Semi-analytical solution of three-dimensional thermoviscoelastic behaviors for a fiber metal laminated plate subjected to laser shock processing

Abstract The three-dimensional transient temperature distribution for a fiber metal laminated (FML) rectangular plate during laser shock processing has been obtained previously based on the separate variable method (SVM). Then the three-dimensional thermoviscoelastic governing equations are formulated based on Hamilton variational principle subsequently. The obtained thermoviscoelastic nonlinear integral-partial differential equations are solved by applying the Galerkin method and Newmark method in space and time domain, respectively, which differs with other publications.
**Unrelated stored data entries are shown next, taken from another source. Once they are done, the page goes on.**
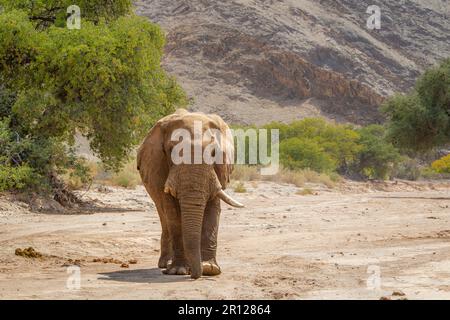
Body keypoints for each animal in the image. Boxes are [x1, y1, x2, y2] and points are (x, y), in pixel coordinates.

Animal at [136, 109, 244, 278]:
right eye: (171, 151)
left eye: (214, 153)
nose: (194, 275)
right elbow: (172, 212)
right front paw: (178, 271)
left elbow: (213, 209)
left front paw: (209, 269)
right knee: (163, 215)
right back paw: (166, 264)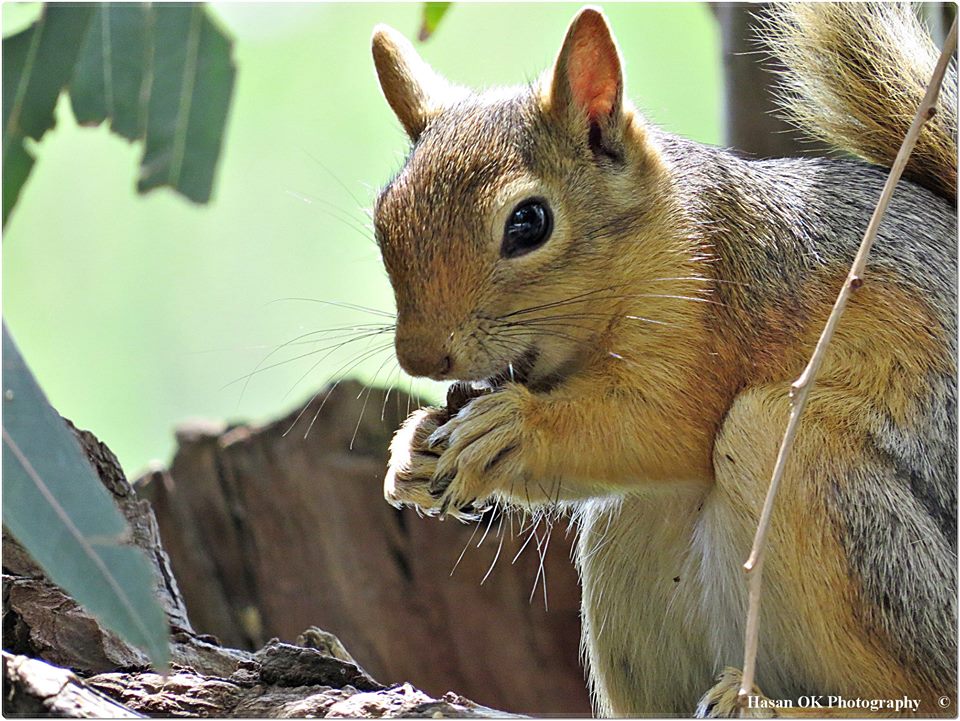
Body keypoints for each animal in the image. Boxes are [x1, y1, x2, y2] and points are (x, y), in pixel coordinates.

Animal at [366, 2, 952, 716]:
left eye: (529, 222)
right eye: (383, 217)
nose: (421, 357)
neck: (656, 232)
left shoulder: (712, 316)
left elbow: (665, 426)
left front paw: (514, 430)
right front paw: (411, 450)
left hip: (838, 506)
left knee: (925, 690)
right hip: (633, 534)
Meanwhile, Newton-Cotes trapezoidal formula is adopted to conduct the convolution operator for the transforming algebraic equations. The research aims at giving the semi-analytical solution of three-dimensional thermoviscoelastic behaviors for the FML structure subjected to laser shock processing, besides understanding the influences of temperature, boundary condition, laser moving velocity as well as number of fiber species and FML layers on the dynamic characteristic (such as deflection, vibration frequency and stress components) of the FML structure. Comparing with the deflection, the in-plane displacement is more sensitive to the temperature parameter, and normal stress caused by temperature is far greater than that caused by deformation. Young's modulus E2 for S2-glass fiber epoxy is less than that of glass polymer about 61.7%; shear stress σxy is only associated with shear modulus G x y l ( t ) ; Shear stress σxz is only associated with rotation angle φ and deflection, while normal stress is associated with in-plane displacement and temperature increment.